I imagine myself, arms outstretched, yelling ""Here I am!" And God plops down beside me and says, "There's no need to shout. I missed you. Where have you been?" "Busy." I reply, knowing he knows.
There IS no dialogue, of course, no words. That's just how it FEELS.
For years I used to struggle to find the core. Holy people meditate for hours, I squirm after twenty minutes. I guess not being numbered among the holy, let's me off the hook. I have learned the trick of it now, this entering into liminal space, which is another way of saying " going out on the edge". It's not a question of fighting against the constant noise in my head, the ever-present demands of the ego and the distractions of the whatever-it-is that's happening around and about - it's not paying attention to it.
It's that simple. Like not paying attention in class. You know that something's going on up front, but you have chosen to place yourself elsewhere.
Where? That's the nub of it. Where in those twenty minutes, am I?
I think it's more a question of "Who?"
Everything slips away. I am aware only of my breath, which falls and rises, and I am still.
"My house being all stilled." Is how St John of the Cross described it. I read that so many, many years ago, and could not comprehend it, but was deeply, deeply attracted to the very idea of an end to striving, an end to trying make sense of a chaotic world, of just being still.
In the warm, dark brightness beyond the material world, I AM. I realise in an instant that I am loved, so deeply. I know that I have nothing to prove, nowhere to go, nothing to achieve, no-one to impress: I am complete.
This is spirituality at it's most profound.
Thomas Merton describes religion as the "finger pointing to the moon." That's all. Much of the trappings and ceremonials, priestcraft and busying about imposing rules, completely misses the point. These are not IT. Stay with this, ignore the sign posts, choose to judge, or hate, or dominate, and you'll never know how wonderful and complete and loved you are.

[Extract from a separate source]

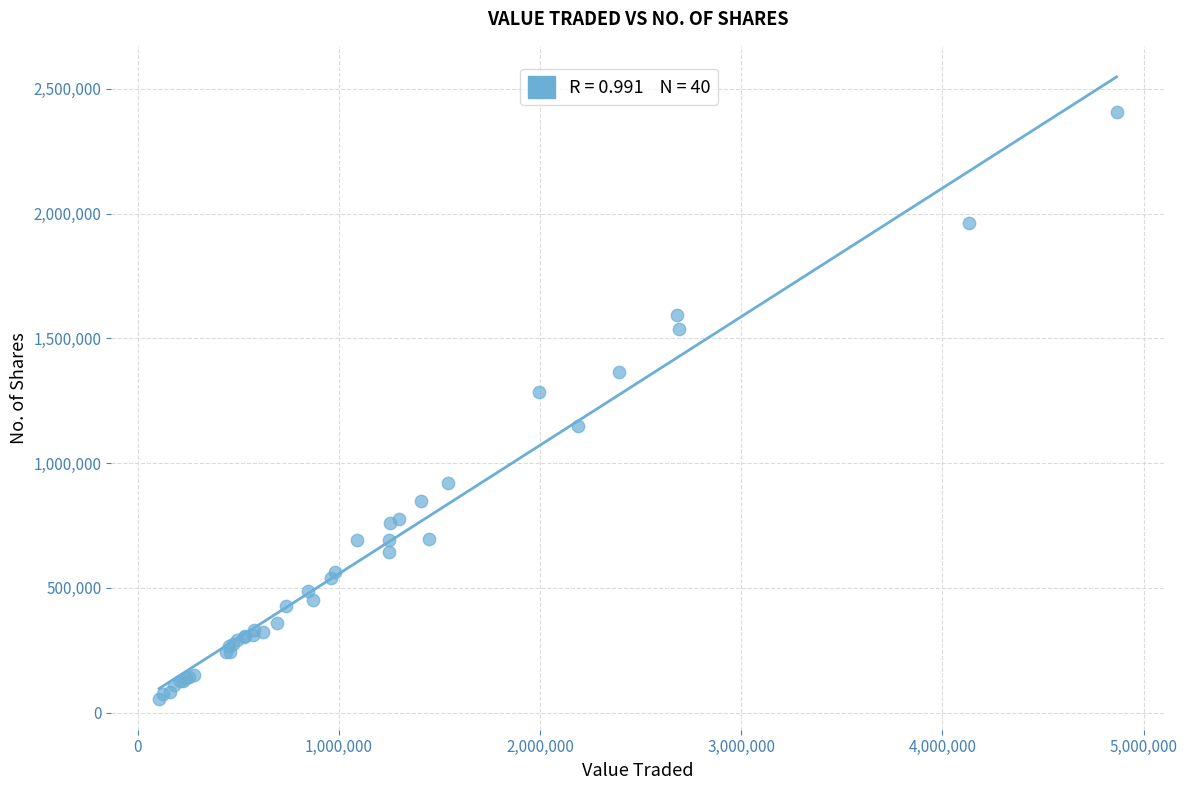

What Y value in the scatter plot is closest to 1231811?

1284488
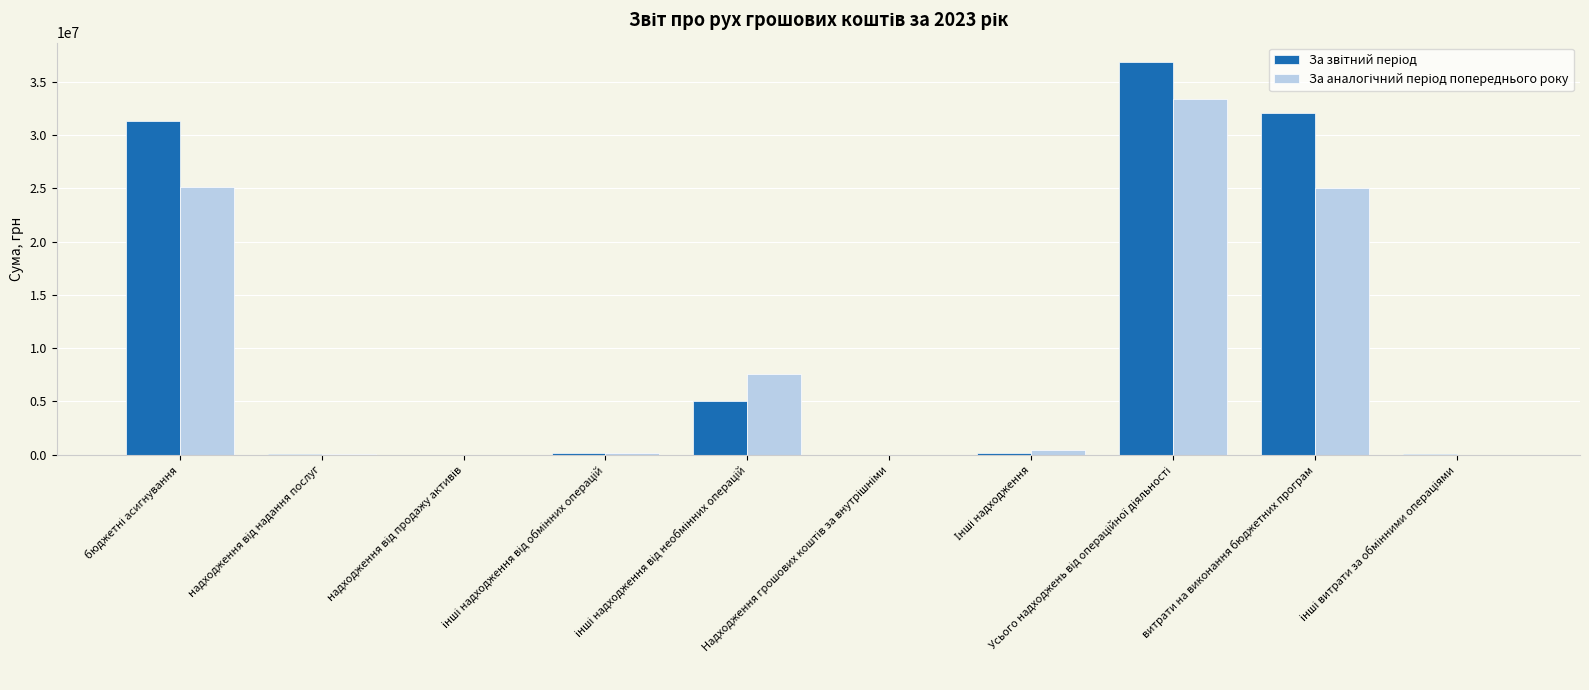

What is the maximum value shown in the chart?

36841509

And you'll have NOTHING to give to anyone else.
After our twenty minutes elsewhere, the five of us talk quietly about where we are, and where we've been. Two of the group are priests. One a theologian, which matters not at all here. One of the priests manages to put into words what I feel.
"There is much in my religion that I can no longer teach. It's not about following the rules, it's about accepting that God is at the centre of everything. Waiting."